The mobile payments industry has seen a huge growth over the last years. According to an article by André Stoorvogel, head of marketing at Rambus Bell ID, a seamless customer experience is the key factor that is driving the industry.
The adoption of mobile phones has influenced consumer demands and changed the way people interact with retailers and pay for things. Customers are expecting more convenient, secure and faster methods of making purchases.
This has already been achieved in-app with such platforms as Uber, which demonstrates how frictionless payments create a positive customer experience. The service lets users to complete payments without using credit cards or payment apps.
Still, with the development of the Internet of Things and new technologies, like biometrics, computer vision, and artificial intelligence, we are getting closer to providing a frictionless in-store experience.
The commerce giant Amazon developed its own payment solution that allows shoppers to walk into the store, choose an item and walk out without using their credit cards and waiting in a queue. The only thing buyers need is to have the Amazon Go app installed on their smartphones. Apart from Amazon Go, we’ll definitely see other projects in the next years that aim to speed up in-store payment process.

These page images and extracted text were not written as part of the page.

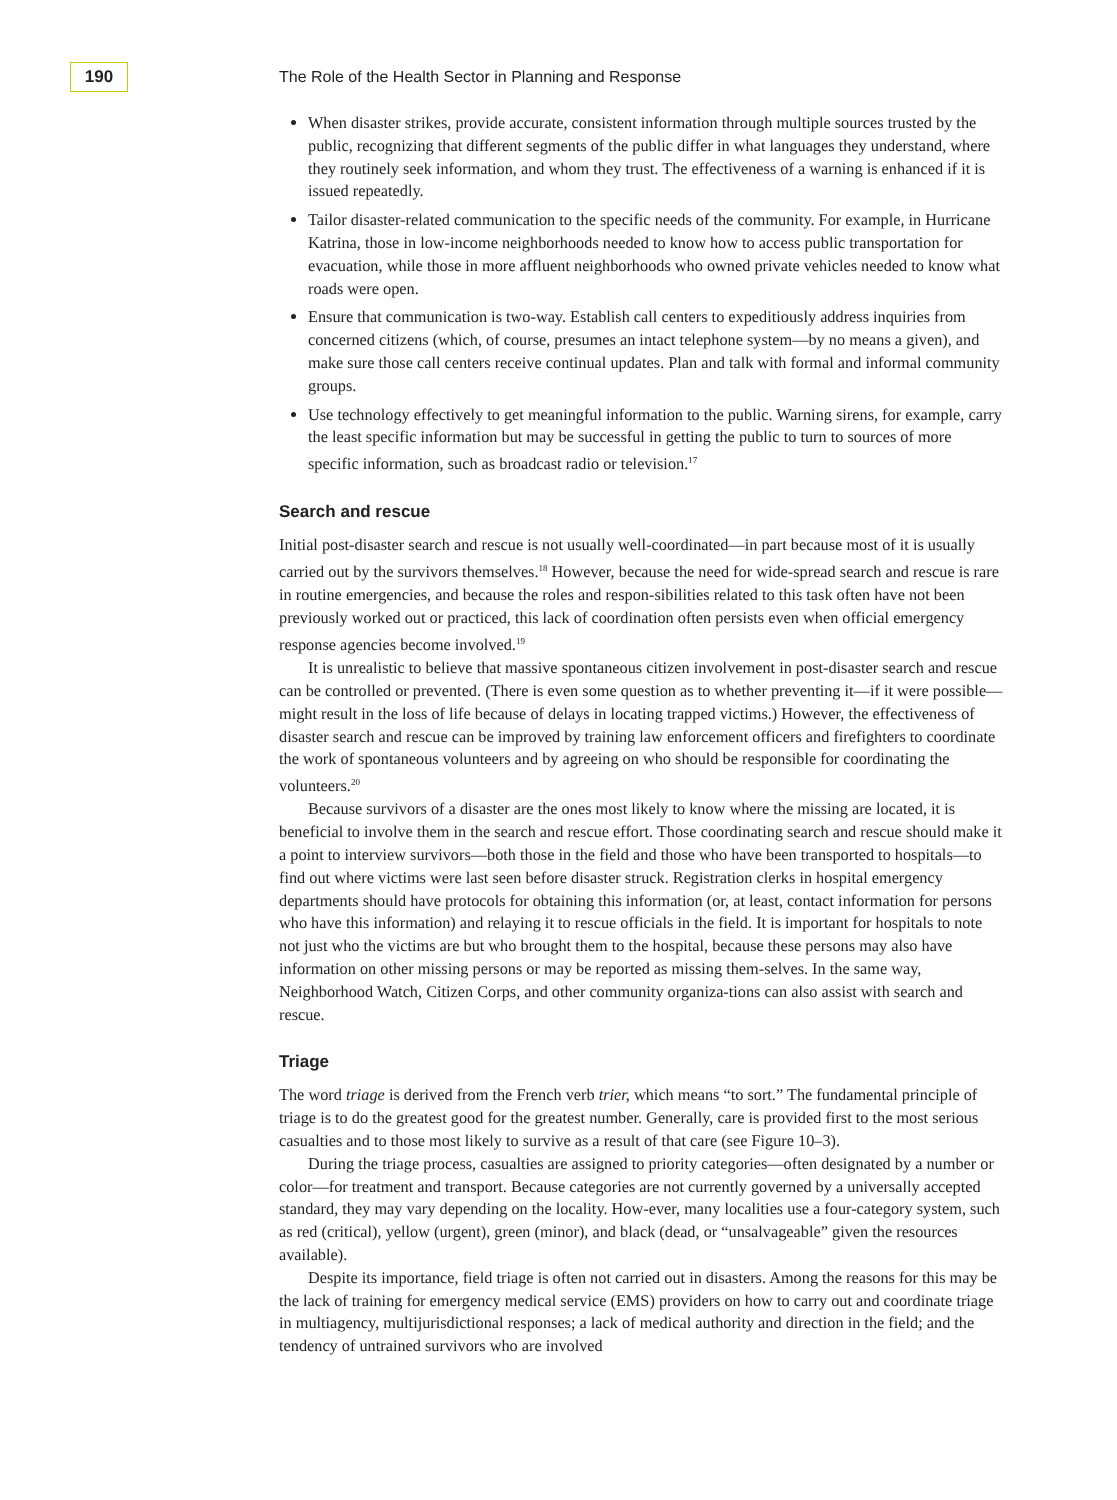190
The Role of the Health Sector in Planning and Response
When disaster strikes, provide accurate, consistent information through multiple sources trusted by the public, recognizing that different segments of the public differ in what languages they understand, where they routinely seek information, and whom they trust. The effectiveness of a warning is enhanced if it is issued repeatedly.
Tailor disaster-related communication to the specific needs of the community. For example, in Hurricane Katrina, those in low-income neighborhoods needed to know how to access public transportation for evacuation, while those in more affluent neighborhoods who owned private vehicles needed to know what roads were open.
Ensure that communication is two-way. Establish call centers to expeditiously address inquiries from concerned citizens (which, of course, presumes an intact telephone system—by no means a given), and make sure those call centers receive continual updates. Plan and talk with formal and informal community groups.
Use technology effectively to get meaningful information to the public. Warning sirens, for example, carry the least specific information but may be successful in getting the public to turn to sources of more specific information, such as broadcast radio or television.<sup>17</sup>
Search and rescue
Initial post-disaster search and rescue is not usually well-coordinated—in part because most of it is usually carried out by the survivors themselves.<sup>18</sup> However, because the need for wide-spread search and rescue is rare in routine emergencies, and because the roles and respon-sibilities related to this task often have not been previously worked out or practiced, this lack of coordination often persists even when official emergency response agencies become involved.<sup>19</sup>
It is unrealistic to believe that massive spontaneous citizen involvement in post-disaster search and rescue can be controlled or prevented. (There is even some question as to whether preventing it—if it were possible—might result in the loss of life because of delays in locating trapped victims.) However, the effectiveness of disaster search and rescue can be improved by training law enforcement officers and firefighters to coordinate the work of spontaneous volunteers and by agreeing on who should be responsible for coordinating the volunteers.<sup>20</sup>
Because survivors of a disaster are the ones most likely to know where the missing are located, it is beneficial to involve them in the search and rescue effort. Those coordinating search and rescue should make it a point to interview survivors—both those in the field and those who have been transported to hospitals—to find out where victims were last seen before disaster struck. Registration clerks in hospital emergency departments should have protocols for obtaining this information (or, at least, contact information for persons who have this information) and relaying it to rescue officials in the field. It is important for hospitals to note not just who the victims are but who brought them to the hospital, because these persons may also have information on other missing persons or may be reported as missing them-selves. In the same way, Neighborhood Watch, Citizen Corps, and other community organiza-tions can also assist with search and rescue.
Triage
The word triage is derived from the French verb trier, which means “to sort.” The fundamental principle of triage is to do the greatest good for the greatest number. Generally, care is provided first to the most serious casualties and to those most likely to survive as a result of that care (see Figure 10–3).
During the triage process, casualties are assigned to priority categories—often designated by a number or color—for treatment and transport. Because categories are not currently governed by a universally accepted standard, they may vary depending on the locality. How-ever, many localities use a four-category system, such as red (critical), yellow (urgent), green (minor), and black (dead, or “unsalvageable” given the resources available).
Despite its importance, field triage is often not carried out in disasters. Among the reasons for this may be the lack of training for emergency medical service (EMS) providers on how to carry out and coordinate triage in multiagency, multijurisdictional responses; a lack of medical authority and direction in the field; and the tendency of untrained survivors who are involved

“Increased consumer awareness, ever-expanding acceptance and more mature offerings means that the various OEM Pay platforms will continue to go from nascent to mainstream in 2017,” Stoorvogel said.
“The conversation surrounding mobile payments, however, will change. With ‘tap and go’ cultures becoming increasingly engrained, consumers now expect to be able to make contactless payments. The added convenience of paying with your mobile device is no longer the main driver of adoption.”
China is now the globe’s largest mobile payments market, accounting for more than $235 billion in 2015. WeChat and AliPay are dominating the local market, which operated in isolation because of the regulatory environment in China. However, both platforms are planning global expansion what will likely influence the overall payments industry.
With continued advancements in payment technology, customer expectations are also getting higher. While mobile payments become more widespread, people expect to be able to conduct contactless payments.
A large number of retailers are working on their own payment apps to have control over the payment process. Merchants are focused on providing a unique buying experience, including value-added services, such as loyalty, couponing, and rewards programs.
“In addition, initiatives such as QR code mobile payments are enabling retailers to keep the payment process ‘in-house’ and reduce network fees. QR codes may not necessarily be the future, but the trend of retailers identifying and developing alternative payment channels is here to stay,” Stoorvogel stated.